The maximum penalty for each violation of a particular HIPAA requirement or prohibition increases to $58,490 (up from $57,051), with a calendar-year cap of $1,754,698 (up from $1,711,533) for all violations of an identical provision. Curiously, the inflation adjustments do not incorporate the enforcement discretion HHS announced in April 2019, which significantly reduced calendar-year penalty caps for most HIPAA violations (unless due to willful neglect and not timely corrected). Clarification of this issue would be helpful.

The minimum penalty for each violation of a particular HIPAA requirement or prohibition increases to $117 (up from $114) for a covered entity or business associate that did not know — and could not have known by exercising reasonable diligence — about the violation. For violations due to reasonable cause and not willful neglect, the minimum penalty increases to $1,170 (up from $1,141).
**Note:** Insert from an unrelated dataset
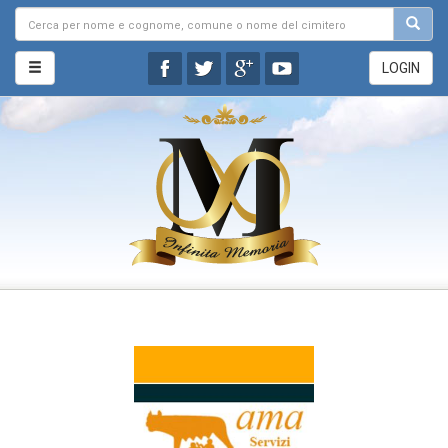
LOGIN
For violations due to willful neglect but corrected within 30 days of when the covered entity or business associate knew — or should have known by exercising reasonable diligence — about the violation, the minimum penalty increases to $11,698 (up from $11,410).

Affordable Care Act

Though HHS rules directly impact health insurance issuers, employer plan sponsors may be indirectly affected by certain requirements:

  • Summary of benefits and coverage (SBC). The maximum penalty for each failure by a health insurance issuer to provide SBCs to covered individuals as required increases to $1,156, up from $1,128.
  • Medical loss ratio (MLR) rules. The maximum penalty for each failure by a health insurance issuer to comply with MLR reporting and rebate regulations increases to $116, up from $113.

Medicare Secondary Payer (MSP) Rules

Penalties for violations of certain MSP rules increase as follows:

  • Prohibition against financial or other incentives. The maximum penalty for each eligible individual offered financial or other incentives not to enroll in a group health plan that would be primary to Medicare increases to $9,472, up from $9,239.
  • Nondisclosure. For each failure by an insurer, a third-party administrator or a self-insured/self-administered group health plan's fiduciary to inform HHS about situations in which the plan is or was primary to Medicare, the maximum daily penalty increases to $1,211, up from $1,181.